Your goal ▸ Please set down, word for word, each line from the one containing "output x, y, z" through the final line of the records below, both included, and nothing else.

Provided material ▸
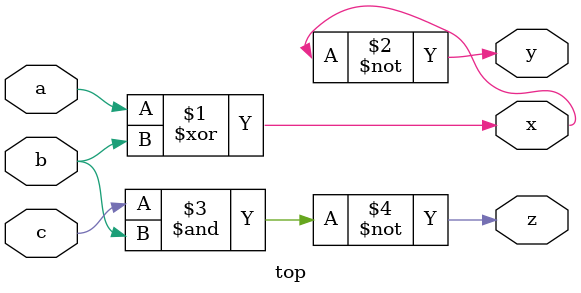
<source format=v>
module top (
    input a, b, c,
    output x, y, z
);

assign x = a ^ b;
assign y = ~x;
assign z = ~(c & b);

endmodule

</source>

Answer space ▸
    output x, y, z
);

assign x = a ^ b;
assign y = ~x;
assign z = ~(c & b);

endmodule

</source>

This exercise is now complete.